# 1992 Fiat Ducato 1900 Engine Diesel Upgrade



## brianharr (Apr 26, 2014)

Hi all 

I recently got a 1992 Hymer c46 with Fiat Ducato 1900 diesel engine, LHD. 

Wondering if it's possible to swap out or turbocharge the engine to get better performance on hills and when overtaking on motorway. 

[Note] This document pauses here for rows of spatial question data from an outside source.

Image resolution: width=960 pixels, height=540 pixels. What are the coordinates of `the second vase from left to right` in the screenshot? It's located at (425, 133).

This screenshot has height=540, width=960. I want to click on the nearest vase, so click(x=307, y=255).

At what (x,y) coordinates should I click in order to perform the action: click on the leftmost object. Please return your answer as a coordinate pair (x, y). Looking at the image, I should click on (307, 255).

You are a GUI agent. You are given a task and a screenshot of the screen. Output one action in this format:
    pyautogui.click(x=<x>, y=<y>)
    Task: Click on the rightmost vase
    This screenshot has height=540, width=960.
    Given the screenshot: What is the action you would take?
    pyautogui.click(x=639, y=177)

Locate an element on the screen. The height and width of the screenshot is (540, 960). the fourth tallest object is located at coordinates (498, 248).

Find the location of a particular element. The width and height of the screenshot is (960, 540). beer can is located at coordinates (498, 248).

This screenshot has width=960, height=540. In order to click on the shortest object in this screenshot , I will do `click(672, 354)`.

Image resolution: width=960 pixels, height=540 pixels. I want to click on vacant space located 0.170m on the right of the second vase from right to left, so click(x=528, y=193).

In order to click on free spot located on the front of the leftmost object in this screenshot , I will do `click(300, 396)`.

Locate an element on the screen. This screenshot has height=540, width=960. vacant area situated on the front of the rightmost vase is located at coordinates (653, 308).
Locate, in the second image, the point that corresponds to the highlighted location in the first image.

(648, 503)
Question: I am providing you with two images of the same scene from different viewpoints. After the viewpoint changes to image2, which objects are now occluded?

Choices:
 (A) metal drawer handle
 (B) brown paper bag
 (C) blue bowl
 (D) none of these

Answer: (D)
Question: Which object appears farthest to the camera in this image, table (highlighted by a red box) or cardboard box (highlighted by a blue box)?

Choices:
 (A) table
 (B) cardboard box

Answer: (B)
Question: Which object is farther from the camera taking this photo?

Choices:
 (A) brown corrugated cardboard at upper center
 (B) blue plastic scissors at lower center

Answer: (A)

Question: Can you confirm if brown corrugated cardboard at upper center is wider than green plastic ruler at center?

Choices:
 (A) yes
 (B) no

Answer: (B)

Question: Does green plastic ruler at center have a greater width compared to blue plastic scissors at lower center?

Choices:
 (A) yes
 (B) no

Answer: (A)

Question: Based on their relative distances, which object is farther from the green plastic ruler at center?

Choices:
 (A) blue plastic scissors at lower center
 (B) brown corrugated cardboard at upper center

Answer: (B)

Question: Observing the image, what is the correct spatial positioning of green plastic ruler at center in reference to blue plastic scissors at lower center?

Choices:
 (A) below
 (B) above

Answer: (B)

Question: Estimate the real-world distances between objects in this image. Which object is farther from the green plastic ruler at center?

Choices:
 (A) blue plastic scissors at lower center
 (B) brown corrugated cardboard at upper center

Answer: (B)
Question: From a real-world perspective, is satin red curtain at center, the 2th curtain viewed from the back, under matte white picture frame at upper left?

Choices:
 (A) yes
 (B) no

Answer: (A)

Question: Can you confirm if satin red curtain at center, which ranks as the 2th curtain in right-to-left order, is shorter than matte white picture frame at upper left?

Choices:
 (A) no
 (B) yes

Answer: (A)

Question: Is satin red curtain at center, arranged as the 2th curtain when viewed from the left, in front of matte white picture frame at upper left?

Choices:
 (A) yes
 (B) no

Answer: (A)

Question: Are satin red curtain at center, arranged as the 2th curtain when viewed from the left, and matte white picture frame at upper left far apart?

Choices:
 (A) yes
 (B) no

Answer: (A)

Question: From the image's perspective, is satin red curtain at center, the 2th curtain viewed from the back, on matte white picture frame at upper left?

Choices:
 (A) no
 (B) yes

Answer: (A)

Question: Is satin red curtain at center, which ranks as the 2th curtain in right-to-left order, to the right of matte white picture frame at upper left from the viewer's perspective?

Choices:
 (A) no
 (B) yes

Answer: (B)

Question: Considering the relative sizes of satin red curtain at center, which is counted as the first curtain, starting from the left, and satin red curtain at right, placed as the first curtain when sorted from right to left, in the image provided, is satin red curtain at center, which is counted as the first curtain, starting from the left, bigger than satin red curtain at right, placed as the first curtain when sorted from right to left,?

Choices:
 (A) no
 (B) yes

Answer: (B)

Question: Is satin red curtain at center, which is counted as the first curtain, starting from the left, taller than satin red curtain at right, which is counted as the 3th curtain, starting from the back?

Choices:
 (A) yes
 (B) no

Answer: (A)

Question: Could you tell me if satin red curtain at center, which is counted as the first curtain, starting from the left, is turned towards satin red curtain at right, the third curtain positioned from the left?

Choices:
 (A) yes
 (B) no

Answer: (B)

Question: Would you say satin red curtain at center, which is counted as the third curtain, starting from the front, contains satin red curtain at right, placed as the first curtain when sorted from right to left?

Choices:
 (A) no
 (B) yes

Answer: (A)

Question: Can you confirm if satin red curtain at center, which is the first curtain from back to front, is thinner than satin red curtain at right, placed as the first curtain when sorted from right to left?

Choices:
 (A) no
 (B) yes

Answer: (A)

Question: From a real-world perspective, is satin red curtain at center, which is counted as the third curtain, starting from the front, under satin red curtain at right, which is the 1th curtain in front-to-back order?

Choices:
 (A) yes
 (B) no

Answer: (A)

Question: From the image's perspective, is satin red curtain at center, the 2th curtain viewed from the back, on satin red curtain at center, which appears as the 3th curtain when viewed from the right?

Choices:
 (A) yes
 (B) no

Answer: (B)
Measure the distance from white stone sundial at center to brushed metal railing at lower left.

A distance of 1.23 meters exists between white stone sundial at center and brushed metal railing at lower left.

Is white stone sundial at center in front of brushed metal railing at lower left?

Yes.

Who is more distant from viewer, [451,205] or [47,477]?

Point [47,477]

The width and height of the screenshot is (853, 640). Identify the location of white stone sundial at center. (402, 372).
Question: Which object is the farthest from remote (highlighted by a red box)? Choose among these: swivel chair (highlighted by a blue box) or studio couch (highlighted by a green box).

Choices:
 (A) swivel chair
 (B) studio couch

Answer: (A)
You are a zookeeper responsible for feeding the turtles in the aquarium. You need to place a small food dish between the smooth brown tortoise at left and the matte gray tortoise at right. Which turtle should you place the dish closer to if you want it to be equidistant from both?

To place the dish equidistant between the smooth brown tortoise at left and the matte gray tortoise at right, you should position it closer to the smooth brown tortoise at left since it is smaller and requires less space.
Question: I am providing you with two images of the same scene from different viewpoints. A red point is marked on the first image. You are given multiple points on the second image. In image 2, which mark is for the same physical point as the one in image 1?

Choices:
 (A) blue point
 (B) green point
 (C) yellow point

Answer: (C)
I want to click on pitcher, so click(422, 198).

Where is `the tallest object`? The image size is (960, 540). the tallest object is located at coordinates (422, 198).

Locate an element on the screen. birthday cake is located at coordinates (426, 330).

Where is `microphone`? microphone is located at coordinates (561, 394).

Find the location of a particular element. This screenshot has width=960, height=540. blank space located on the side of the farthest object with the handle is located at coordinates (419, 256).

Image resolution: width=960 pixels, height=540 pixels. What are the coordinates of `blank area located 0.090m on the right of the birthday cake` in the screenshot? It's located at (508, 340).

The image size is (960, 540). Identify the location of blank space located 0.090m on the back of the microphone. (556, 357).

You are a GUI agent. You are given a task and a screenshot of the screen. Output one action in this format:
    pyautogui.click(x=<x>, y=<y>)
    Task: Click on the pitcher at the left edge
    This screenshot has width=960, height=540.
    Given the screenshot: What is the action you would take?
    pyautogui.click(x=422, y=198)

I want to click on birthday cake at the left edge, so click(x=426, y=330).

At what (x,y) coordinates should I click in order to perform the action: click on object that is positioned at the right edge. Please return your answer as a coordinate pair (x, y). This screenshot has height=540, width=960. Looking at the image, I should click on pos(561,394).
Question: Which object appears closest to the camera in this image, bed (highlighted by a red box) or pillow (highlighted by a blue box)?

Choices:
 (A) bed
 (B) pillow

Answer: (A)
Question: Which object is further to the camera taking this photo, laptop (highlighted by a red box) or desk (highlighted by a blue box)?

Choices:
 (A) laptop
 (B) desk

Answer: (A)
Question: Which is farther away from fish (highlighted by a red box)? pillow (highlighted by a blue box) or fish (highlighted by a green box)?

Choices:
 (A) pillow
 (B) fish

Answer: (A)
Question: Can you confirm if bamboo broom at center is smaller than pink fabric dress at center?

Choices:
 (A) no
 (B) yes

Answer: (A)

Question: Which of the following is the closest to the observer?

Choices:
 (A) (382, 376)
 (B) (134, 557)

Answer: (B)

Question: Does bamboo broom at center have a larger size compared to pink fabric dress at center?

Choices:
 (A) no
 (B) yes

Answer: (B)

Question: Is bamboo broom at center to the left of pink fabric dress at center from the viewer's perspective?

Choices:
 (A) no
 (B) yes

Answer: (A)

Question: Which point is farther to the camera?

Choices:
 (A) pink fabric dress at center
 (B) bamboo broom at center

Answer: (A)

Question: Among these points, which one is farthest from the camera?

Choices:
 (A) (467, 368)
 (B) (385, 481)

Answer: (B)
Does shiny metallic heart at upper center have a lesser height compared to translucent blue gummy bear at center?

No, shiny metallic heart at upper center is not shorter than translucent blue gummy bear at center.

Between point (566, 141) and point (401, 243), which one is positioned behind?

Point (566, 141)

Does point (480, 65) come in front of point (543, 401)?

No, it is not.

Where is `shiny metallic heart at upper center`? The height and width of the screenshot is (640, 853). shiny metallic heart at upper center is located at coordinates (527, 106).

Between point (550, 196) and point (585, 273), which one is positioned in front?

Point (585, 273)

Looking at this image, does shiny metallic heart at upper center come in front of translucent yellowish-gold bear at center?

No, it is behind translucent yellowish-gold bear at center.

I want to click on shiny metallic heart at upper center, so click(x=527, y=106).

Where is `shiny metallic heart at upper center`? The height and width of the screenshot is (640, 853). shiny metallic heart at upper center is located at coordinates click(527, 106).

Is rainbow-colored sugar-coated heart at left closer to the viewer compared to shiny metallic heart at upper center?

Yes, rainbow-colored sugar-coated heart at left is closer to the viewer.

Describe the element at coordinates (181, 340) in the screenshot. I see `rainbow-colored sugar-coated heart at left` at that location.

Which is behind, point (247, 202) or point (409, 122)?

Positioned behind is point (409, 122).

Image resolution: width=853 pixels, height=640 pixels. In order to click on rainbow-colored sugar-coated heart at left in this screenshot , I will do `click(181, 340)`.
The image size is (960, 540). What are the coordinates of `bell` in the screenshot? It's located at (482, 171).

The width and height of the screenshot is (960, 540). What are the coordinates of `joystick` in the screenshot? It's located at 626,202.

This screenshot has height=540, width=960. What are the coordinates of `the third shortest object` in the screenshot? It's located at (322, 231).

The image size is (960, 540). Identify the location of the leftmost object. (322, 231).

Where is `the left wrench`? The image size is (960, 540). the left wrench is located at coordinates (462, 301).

I'm happyish doing a leisurely 100 km/h on motorway but I was recently in Wales and seriously irked other drivers on long hilly sections of narrow roads. Would be nice to have extra ooomph 

Thanks 

Brian


----------



## Sundial (May 11, 2005)

*Upgrade engine*

Delfin Designs, now no longer trading sadly, used to put the 2.8 Fiat engine into these older models. Just a few fittings to change but yes it can be done and quite easily by an experienced mechanic.

Sundial


----------



## brianharr (Apr 26, 2014)

Thanks Sundial
Good to know that's it's possible.
Cheers


----------



## vicdicdoc (May 14, 2005)

Have a chat with this chap
http://www.outandaboutlive.co.uk/forums/Motorhomes/Motorhome-Matters/Ex-Tb-Turbo/15604/


----------